(Work required): Write out every line of the items below as a numbered list, leaving out the blank lines.

START Source records

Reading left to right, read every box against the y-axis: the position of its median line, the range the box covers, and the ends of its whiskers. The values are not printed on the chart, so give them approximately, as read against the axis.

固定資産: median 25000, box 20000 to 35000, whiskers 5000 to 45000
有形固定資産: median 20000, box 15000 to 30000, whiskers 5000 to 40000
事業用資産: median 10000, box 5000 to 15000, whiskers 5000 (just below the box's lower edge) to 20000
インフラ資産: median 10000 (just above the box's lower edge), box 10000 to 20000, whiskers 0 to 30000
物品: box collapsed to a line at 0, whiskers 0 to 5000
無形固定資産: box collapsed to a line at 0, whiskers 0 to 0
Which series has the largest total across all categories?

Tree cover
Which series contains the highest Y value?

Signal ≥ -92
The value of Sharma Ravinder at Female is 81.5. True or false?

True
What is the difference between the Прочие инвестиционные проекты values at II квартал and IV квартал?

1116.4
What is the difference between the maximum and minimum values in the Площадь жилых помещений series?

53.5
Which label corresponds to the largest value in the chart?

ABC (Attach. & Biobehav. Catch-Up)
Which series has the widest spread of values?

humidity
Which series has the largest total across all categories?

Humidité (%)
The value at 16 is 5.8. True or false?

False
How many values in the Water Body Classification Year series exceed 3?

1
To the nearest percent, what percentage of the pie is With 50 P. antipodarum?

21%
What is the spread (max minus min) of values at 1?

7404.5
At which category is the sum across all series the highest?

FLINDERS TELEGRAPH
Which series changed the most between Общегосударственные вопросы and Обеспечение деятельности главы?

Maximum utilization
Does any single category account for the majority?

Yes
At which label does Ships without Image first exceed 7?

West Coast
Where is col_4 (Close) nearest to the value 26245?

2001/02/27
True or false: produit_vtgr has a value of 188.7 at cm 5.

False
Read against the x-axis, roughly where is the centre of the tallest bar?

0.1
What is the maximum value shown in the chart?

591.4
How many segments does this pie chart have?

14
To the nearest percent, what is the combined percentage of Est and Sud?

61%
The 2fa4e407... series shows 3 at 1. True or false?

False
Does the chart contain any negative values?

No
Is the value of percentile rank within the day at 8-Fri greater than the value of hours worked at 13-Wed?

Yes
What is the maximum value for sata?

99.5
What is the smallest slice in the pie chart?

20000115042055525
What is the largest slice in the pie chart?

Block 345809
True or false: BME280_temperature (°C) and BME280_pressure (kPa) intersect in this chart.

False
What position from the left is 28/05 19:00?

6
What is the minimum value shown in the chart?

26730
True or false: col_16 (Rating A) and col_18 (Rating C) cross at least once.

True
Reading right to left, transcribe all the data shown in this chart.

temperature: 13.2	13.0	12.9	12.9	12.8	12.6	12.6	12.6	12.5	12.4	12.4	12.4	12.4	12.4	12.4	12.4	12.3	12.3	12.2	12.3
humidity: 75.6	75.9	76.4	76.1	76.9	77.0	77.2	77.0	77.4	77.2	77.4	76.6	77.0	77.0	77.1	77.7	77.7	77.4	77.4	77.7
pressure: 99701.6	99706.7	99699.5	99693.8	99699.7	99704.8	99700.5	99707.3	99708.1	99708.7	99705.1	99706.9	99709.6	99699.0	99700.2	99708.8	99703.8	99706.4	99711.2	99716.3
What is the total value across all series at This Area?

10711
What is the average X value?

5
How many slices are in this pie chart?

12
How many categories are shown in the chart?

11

END Source records

(Output for this exercise):
1. Reading left to right, read every box against the y-axis: the position of its median line, the range the box covers, and the ends of its whiskers. The values are not printed on the chart, so give them approximately, as read against the axis.
2. 固定資産: median 25000, box 20000 to 35000, whiskers 5000 to 45000
3. 有形固定資産: median 20000, box 15000 to 30000, whiskers 5000 to 40000
4. 事業用資産: median 10000, box 5000 to 15000, whiskers 5000 (just below the box's lower edge) to 20000
5. インフラ資産: median 10000 (just above the box's lower edge), box 10000 to 20000, whiskers 0 to 30000
6. 物品: box collapsed to a line at 0, whiskers 0 to 5000
7. 無形固定資産: box collapsed to a line at 0, whiskers 0 to 0
8. Which series has the largest total across all categories?
9. Tree cover
10. Which series contains the highest Y value?
11. Signal ≥ -92
12. The value of Sharma Ravinder at Female is 81.5. True or false?
13. True
14. What is the difference between the Прочие инвестиционные проекты values at II квартал and IV квартал?
15. 1116.4
16. What is the difference between the maximum and minimum values in the Площадь жилых помещений series?
17. 53.5
18. Which label corresponds to the largest value in the chart?
19. ABC (Attach. & Biobehav. Catch-Up)
20. Which series has the widest spread of values?
21. humidity
22. Which series has the largest total across all categories?
23. Humidité (%)
24. The value at 16 is 5.8. True or false?
25. False
26. How many values in the Water Body Classification Year series exceed 3?
27. 1
28. To the nearest percent, what percentage of the pie is With 50 P. antipodarum?
29. 21%
30. What is the spread (max minus min) of values at 1?
31. 7404.5
32. At which category is the sum across all series the highest?
33. FLINDERS TELEGRAPH
34. Which series changed the most between Общегосударственные вопросы and Обеспечение деятельности главы?
35. Maximum utilization
36. Does any single category account for the majority?
37. Yes
38. At which label does Ships without Image first exceed 7?
39. West Coast
40. Where is col_4 (Close) nearest to the value 26245?
41. 2001/02/27
42. True or false: produit_vtgr has a value of 188.7 at cm 5.
43. False
44. Read against the x-axis, roughly where is the centre of the tallest bar?
45. 0.1
46. What is the maximum value shown in the chart?
47. 591.4
48. How many segments does this pie chart have?
49. 14
50. To the nearest percent, what is the combined percentage of Est and Sud?
51. 61%
52. The 2fa4e407... series shows 3 at 1. True or false?
53. False
54. Does the chart contain any negative values?
55. No
56. Is the value of percentile rank within the day at 8-Fri greater than the value of hours worked at 13-Wed?
57. Yes
58. What is the maximum value for sata?
59. 99.5
60. What is the smallest slice in the pie chart?
61. 20000115042055525
62. What is the largest slice in the pie chart?
63. Block 345809
64. True or false: BME280_temperature (°C) and BME280_pressure (kPa) intersect in this chart.
65. False
66. What position from the left is 28/05 19:00?
67. 6
68. What is the minimum value shown in the chart?
69. 26730
70. True or false: col_16 (Rating A) and col_18 (Rating C) cross at least once.
71. True
72. Reading right to left, transcribe all the data shown in this chart.
73. temperature: 13.2	13.0	12.9	12.9	12.8	12.6	12.6	12.6	12.5	12.4	12.4	12.4	12.4	12.4	12.4	12.4	12.3	12.3	12.2	12.3
74. humidity: 75.6	75.9	76.4	76.1	76.9	77.0	77.2	77.0	77.4	77.2	77.4	76.6	77.0	77.0	77.1	77.7	77.7	77.4	77.4	77.7
75. pressure: 99701.6	99706.7	99699.5	99693.8	99699.7	99704.8	99700.5	99707.3	99708.1	99708.7	99705.1	99706.9	99709.6	99699.0	99700.2	99708.8	99703.8	99706.4	99711.2	99716.3
76. What is the total value across all series at This Area?
77. 10711
78. What is the average X value?
79. 5
80. How many slices are in this pie chart?
81. 12
82. How many categories are shown in the chart?
83. 11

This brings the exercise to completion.